Ein schwerer Fehler entscheidet
Wettlauf zum Südpol
Der Norweger Raoul Amundsen hatte einen Kindheitstraum: Er wollte den Nordpol erobern. Am 6. September 1909 steht jedoch der Amerikaner Robert Edwin Peary als erster Mensch am Nordpol. Amundsen schwenkt um: Der Südpol ist jetzt sein Ziel.
8. April 2017, 21:58
Raoul Amundsen ist die Tatsache, dass Robert Edwin Peary einfach nur dort gewesen ist, zu wenig. Der Nordpol muss wissenschaftlich erkundet werden, sagt er bei öffentlichen Auftritten. Amundsen hat aber kein Schiff, deshalb bittet er den berühmten Fridtjof Nansen ihm die "Fram" zu überlassen. Nansen, der selbst noch den Traum von der Eroberung des Südpols träumt, übergibt sie ihm - völlig arglos.
Der Nordpol, d. h. die zweitletzte Frage von allgemeiner Bedeutung auf dem Gebiete der Polarforschung war entdeckt. Wenn es mir also gelingen sollte, Interesse für mein Unternehmen zu wecken, blieb mir nichts anderes übrig, als zu versuchen, die letzte große Frage - die des Südpols - zu lösen. (Roald Amundsen, "Wettlauf zum Südpol")
Zum Süd- und nicht zum Nordpol
Amundsen hat alle belogen: Er will zum Südpol und nicht, wie angekündigt, zum Nordpol. Die Mannschaft erfährt das erst auf offenem Meer. Niemand ist von dieser Nachricht mehr geschockt als der Brite Robert Falcon Scott, der bereits auf dem Weg zum Südpol ist.
Scott ist siegessicher, er verlässt sich auf seine Erfahrungen, die er 1901 bis 1903 auf der Expedition mit dem Schiff "Discovery" gemeinsam mit Ernest Shackleton gemacht hatte und er ist von seiner Ausrüstung überzeugt. Er entscheidet sich für Ponys und Motorschlitten, da er Hunde für ungeeignet für die Polarregion hält.

> [Arbeitsauftrag] Schreibe aus dem Text über den Wettlauf zum Südpol die Stelle wortgetreu ab, die mit „Zum Süd- und“ beginnt und bis einschließlich „zum Südpol ist.“ reicht. Die anschließenden Daten stammen aus einer anderen Quelle.

> [Datenübersicht]
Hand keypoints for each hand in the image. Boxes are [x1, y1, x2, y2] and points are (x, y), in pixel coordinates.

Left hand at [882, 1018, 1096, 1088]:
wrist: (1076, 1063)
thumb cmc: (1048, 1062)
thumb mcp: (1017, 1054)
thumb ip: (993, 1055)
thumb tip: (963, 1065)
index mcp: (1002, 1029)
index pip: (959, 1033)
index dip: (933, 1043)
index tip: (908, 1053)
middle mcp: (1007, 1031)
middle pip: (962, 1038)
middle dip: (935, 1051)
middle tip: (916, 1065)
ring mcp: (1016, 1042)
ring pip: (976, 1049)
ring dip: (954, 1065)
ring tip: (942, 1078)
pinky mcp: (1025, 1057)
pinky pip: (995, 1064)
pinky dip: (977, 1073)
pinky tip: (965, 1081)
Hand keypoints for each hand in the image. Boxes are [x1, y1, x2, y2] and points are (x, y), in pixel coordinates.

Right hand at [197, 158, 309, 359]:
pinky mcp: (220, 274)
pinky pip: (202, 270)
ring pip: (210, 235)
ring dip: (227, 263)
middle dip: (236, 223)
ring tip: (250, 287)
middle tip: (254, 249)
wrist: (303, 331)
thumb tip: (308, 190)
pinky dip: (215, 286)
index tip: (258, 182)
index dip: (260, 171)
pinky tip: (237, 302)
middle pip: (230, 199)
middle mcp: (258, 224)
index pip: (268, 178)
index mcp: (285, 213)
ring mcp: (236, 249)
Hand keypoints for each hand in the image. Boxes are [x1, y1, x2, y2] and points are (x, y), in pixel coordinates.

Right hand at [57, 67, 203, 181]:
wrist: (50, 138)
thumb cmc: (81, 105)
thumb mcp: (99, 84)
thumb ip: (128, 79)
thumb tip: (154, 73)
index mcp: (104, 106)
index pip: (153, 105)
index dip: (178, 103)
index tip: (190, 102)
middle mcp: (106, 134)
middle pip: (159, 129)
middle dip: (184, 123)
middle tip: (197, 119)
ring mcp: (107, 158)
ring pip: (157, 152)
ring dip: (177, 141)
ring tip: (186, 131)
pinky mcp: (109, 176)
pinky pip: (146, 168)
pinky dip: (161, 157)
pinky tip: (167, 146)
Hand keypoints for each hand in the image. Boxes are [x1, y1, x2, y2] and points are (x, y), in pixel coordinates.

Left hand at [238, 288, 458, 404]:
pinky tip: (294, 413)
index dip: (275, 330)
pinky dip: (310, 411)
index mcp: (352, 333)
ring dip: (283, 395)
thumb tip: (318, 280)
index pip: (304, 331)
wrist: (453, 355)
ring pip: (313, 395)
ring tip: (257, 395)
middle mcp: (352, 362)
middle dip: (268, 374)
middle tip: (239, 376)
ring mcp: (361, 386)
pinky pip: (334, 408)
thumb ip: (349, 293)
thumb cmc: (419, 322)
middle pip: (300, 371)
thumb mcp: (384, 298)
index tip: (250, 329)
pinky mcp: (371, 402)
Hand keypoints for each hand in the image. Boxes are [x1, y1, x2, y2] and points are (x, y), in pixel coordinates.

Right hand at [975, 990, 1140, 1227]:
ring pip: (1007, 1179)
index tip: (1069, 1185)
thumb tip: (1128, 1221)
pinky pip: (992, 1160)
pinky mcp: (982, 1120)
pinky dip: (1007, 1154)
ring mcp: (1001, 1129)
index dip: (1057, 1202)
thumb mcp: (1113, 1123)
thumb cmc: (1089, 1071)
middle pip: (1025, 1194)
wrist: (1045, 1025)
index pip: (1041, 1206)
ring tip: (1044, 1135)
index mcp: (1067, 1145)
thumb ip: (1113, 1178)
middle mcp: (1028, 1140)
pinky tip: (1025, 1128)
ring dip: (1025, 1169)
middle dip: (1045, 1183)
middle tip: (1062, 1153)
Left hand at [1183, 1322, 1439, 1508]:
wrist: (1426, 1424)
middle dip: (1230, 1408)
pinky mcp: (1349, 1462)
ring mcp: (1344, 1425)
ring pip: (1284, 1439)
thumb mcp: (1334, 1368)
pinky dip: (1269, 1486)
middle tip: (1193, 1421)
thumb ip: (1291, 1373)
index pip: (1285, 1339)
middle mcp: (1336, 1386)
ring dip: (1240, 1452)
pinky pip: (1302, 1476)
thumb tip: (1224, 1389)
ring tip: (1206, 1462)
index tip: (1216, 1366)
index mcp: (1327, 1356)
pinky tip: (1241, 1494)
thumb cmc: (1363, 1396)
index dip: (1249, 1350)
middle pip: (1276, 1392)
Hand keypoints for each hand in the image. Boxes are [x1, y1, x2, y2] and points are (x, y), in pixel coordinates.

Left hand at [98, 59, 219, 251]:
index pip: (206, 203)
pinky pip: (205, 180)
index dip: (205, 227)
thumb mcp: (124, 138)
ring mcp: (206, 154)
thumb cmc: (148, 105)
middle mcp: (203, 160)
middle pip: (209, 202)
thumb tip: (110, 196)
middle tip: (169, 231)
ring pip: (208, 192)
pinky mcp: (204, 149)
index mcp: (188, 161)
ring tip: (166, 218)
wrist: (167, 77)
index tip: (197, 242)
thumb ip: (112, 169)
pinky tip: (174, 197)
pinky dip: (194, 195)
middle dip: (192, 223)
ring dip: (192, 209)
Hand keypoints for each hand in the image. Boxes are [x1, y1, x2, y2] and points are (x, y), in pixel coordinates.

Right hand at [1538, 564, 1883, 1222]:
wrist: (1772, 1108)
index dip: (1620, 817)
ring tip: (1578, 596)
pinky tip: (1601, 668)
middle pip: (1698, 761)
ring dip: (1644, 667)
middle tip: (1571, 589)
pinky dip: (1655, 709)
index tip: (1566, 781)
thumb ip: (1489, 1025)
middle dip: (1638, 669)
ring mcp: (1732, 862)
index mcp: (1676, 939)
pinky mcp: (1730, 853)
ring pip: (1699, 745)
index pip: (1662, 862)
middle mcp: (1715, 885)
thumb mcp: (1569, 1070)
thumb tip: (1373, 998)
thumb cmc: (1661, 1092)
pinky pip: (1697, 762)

> [Lösung]
Zum Süd- und nicht zum Nordpol
Amundsen hat alle belogen: Er will zum Südpol und nicht, wie angekündigt, zum Nordpol. Die Mannschaft erfährt das erst auf offenem Meer. Niemand ist von dieser Nachricht mehr geschockt als der Brite Robert Falcon Scott, der bereits auf dem Weg zum Südpol ist.